8. Gone With the Wind, Old South
Rebuffing the wisdom that ‘all’s fair in love and war’, this epic Civil War drama pitches petulant southern belle Scarlett O’Hara against the direction of history. Taking charge of her idyllic plantation, Scarlett defends it against soldiers, carpetbaggers and starvation but soon falls prey to the old adage that character is destiny when it comes to love. Shot in three-strip Technicolor, Gone With the Wind was the longest and most expensive Hollywood film of its time.
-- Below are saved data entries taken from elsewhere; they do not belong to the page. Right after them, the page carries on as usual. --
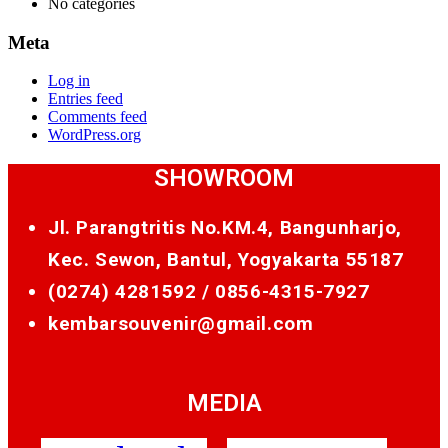
No categories
Meta
Log in
Entries feed
Comments feed
WordPress.org
SHOWROOM
Jl. Parangtritis No.KM.4, Bangunharjo,
Kec. Sewon, Bantul, Yogyakarta 55187
(0274) 4281592 /
0856-4315-7927
kembarsouvenir@gmail.com
MEDIA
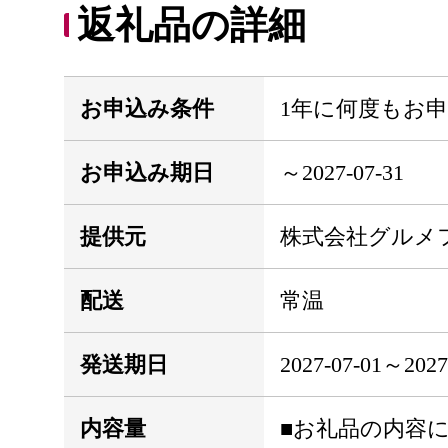
返礼品の詳細
お申込み条件
1年に何度もお
お申込み期日
～2027-07-31
提供元
株式会社グルメ
配送
常温
発送期日
2027-07-01
内容量
■お礼品の内容につ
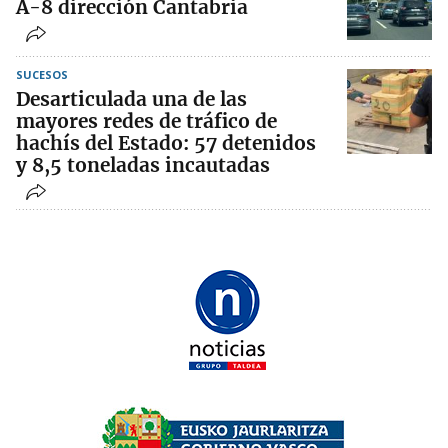
A-8 dirección Cantabria
SUCESOS
Desarticulada una de las
mayores redes de tráfico de
hachís del Estado: 57 detenidos
y 8,5 toneladas incautadas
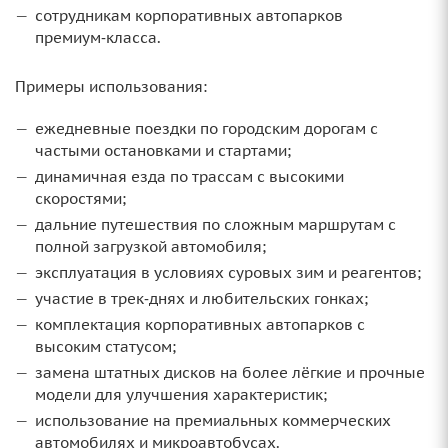
сотрудникам корпоративных автопарков
премиум‑класса.
Примеры использования:
ежедневные поездки по городским дорогам с
частыми остановками и стартами;
динамичная езда по трассам с высокими
скоростями;
дальние путешествия по сложным маршрутам с
полной загрузкой автомобиля;
эксплуатация в условиях суровых зим и реагентов;
участие в трек‑днях и любительских гонках;
комплектация корпоративных автопарков с
высоким статусом;
замена штатных дисков на более лёгкие и прочные
модели для улучшения характеристик;
использование на премиальных коммерческих
автомобилях и микроавтобусах.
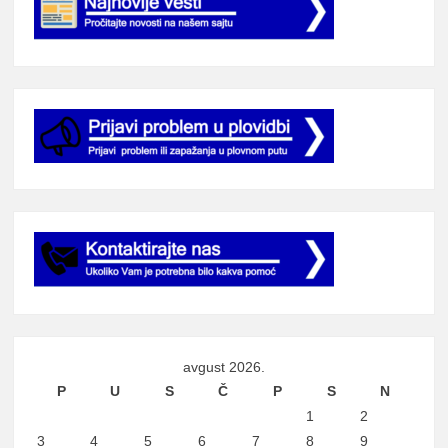
avgust 2026.
P
U
S
Č
P
S
N
1
2
3
4
5
6
7
8
9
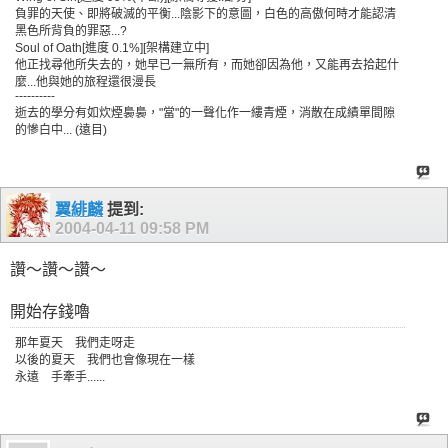
負罪的天使、即將破滅的平衡...陰影下的意圖，白色的高傲何時才能認清
黑色所背負的罪惡...?
Soul of Oath[進度 0.1%][架構建立中]
他正找尋他所失去的，她早已一無所有，而她卻因為他，又能再去拾起什
麼...他與她的旅程還很漫長
----------
逝去的學分有如炊煙裊裊，"當"的一聲化作一縷青煙，消散在成績單間隙
的慘白中... (遠目)
翼緋麟
提到:
2004-04-11
09:58 PM
讚～讚～讚～
開始存錢嚕
那年夏天 我們走呀走
以後的夏天 我們也會像現在一樣
永遠 手牽手......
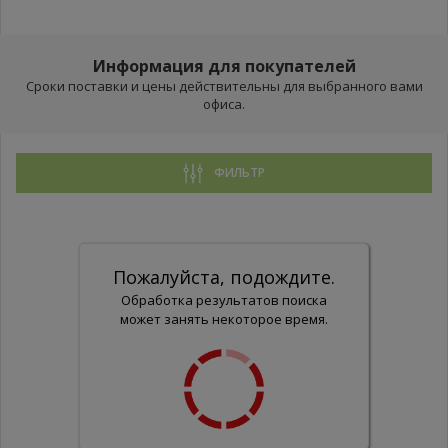
Информация для покупателей
Сроки поставки и цены действительны для выбранного вами
офиса.
ФИЛЬТР
Пожалуйста, подождите.
Обработка результатов поиска
может занять некоторое время.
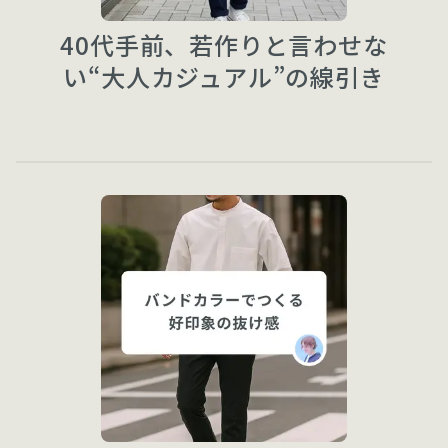
40代手前、若作りと言わせな
い“大人カジュアル”の線引き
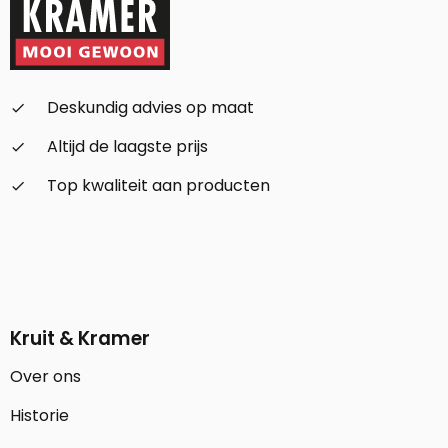
Deskundig advies op maat
check_small
Altijd de laagste prijs
check_small
Top kwaliteit aan producten
check_small
Kruit & Kramer
Over ons
Historie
It was also one of the most beautiful, with white fields of cotton, majestic mansions and attractive Old South scenery that still captures the imagination today.
9. Braveheart, Scotland
Despite its disputed historical accuracy, this Oscar winning film picked up plenty of awards for its exhilarating take on 13th century Scotland, where national hero William Wallace (Mel Gibson) seeks revenge on the Englishman who assaulted his bride by raising the standard of revolt across the country. Pairing ferocity with hyperbolic romance via a stunning picture and emotive score, the movie is uncompromisingly compelling. Few can watch the woad-painted underdog without secretly wishing they were running through dense forests, over heathered glens or around Caledonia’s misty lochs.
10. Annie Hall, New York
Exploring the background to a relationship between neurotic New York comedian, Alvy Singer (Woody Allen) and struggling nightclub singer Annie Hall, the movie’s script took Woody Allen into the premier league of all-time American classics by mixing hilarious surrealist sequences with intense bouts of emotional turmoil. Few viewers can watch the tentative romance play itself out on an iconic Big Apple backdrop (featuring Brooklyn Bridge, Manhattan House and Beekman Theatre) without wishing to recreate the scenes themselves.